What this task involves =
Every record, apart from its pictures, should be repeated exactly.
══ Source information
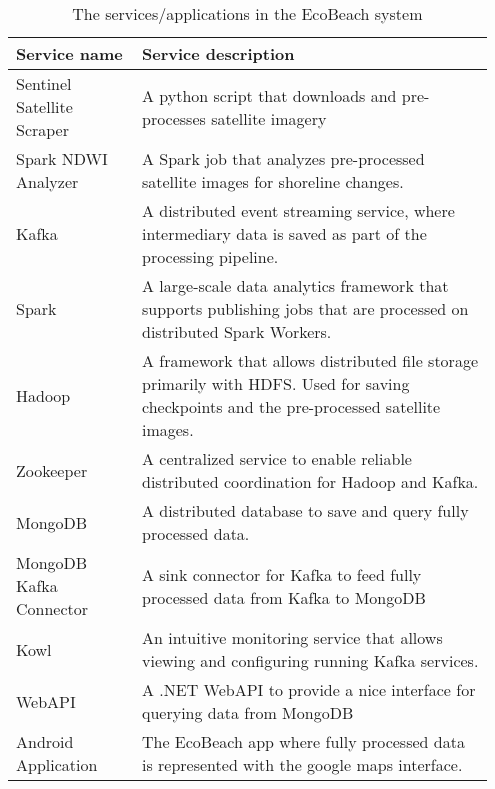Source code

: \begin{table}[]
    \centering
    \begin{tabular}{| p{0.25\linewidth} | p{0.7\linewidth} |}
        \hline
        \textbf{Service name}      & \textbf{Service description}                                                                                                              \\ \hline
        Sentinel Satellite Scraper & A python script that downloads and pre-processes satellite imagery                                                                        \\\hline
        Spark NDWI Analyzer              & A Spark job that analyzes pre-processed satellite images for shoreline changes.                                                           \\\hline
        Kafka                      & A distributed event streaming service, where intermediary data is saved as part of the processing pipeline.                               \\\hline
        Spark                      & A large-scale data analytics framework that supports publishing jobs that are processed on distributed Spark Workers.                     \\\hline
        Hadoop                     & A framework that allows distributed file storage primarily with HDFS. Used for saving checkpoints and the pre-processed satellite images. \\\hline
        Zookeeper                  & A centralized service to enable reliable distributed coordination for Hadoop and Kafka.                                                   \\\hline
        MongoDB                    & A distributed database to save and query fully processed data.                                                                            \\\hline
        MongoDB Kafka Connector    & A sink connector for Kafka to feed fully processed data from Kafka to MongoDB                                                             \\\hline
        Kowl                       & An intuitive monitoring service that allows viewing and configuring running Kafka services.                                               \\\hline
        WebAPI                     & A .NET WebAPI to provide a nice interface for querying data from MongoDB                                                                  \\\hline
        Android Application        & The EcoBeach app where fully processed data is represented with the google maps interface.                                                \\\hline
    \end{tabular}
    \caption{The services/applications in the EcoBeach system}
    \label{tab:ecobeach-services}
\end{table}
════
Solution to this problem =
Source code

: \begin{table}[]
    \centering
    \begin{tabular}{| p{0.25\linewidth} | p{0.7\linewidth} |}
        \hline
        \textbf{Service name}      & \textbf{Service description}                                                                                                              \\ \hline
        Sentinel Satellite Scraper & A python script that downloads and pre-processes satellite imagery                                                                        \\\hline
        Spark NDWI Analyzer              & A Spark job that analyzes pre-processed satellite images for shoreline changes.                                                           \\\hline
        Kafka                      & A distributed event streaming service, where intermediary data is saved as part of the processing pipeline.                               \\\hline
        Spark                      & A large-scale data analytics framework that supports publishing jobs that are processed on distributed Spark Workers.                     \\\hline
        Hadoop                     & A framework that allows distributed file storage primarily with HDFS. Used for saving checkpoints and the pre-processed satellite images. \\\hline
        Zookeeper                  & A centralized service to enable reliable distributed coordination for Hadoop and Kafka.                                                   \\\hline
        MongoDB                    & A distributed database to save and query fully processed data.                                                                            \\\hline
        MongoDB Kafka Connector    & A sink connector for Kafka to feed fully processed data from Kafka to MongoDB                                                             \\\hline
        Kowl                       & An intuitive monitoring service that allows viewing and configuring running Kafka services.                                               \\\hline
        WebAPI                     & A .NET WebAPI to provide a nice interface for querying data from MongoDB                                                                  \\\hline
        Android Application        & The EcoBeach app where fully processed data is represented with the google maps interface.                                                \\\hline
    \end{tabular}
    \caption{The services/applications in the EcoBeach system}
    \label{tab:ecobeach-services}
\end{table}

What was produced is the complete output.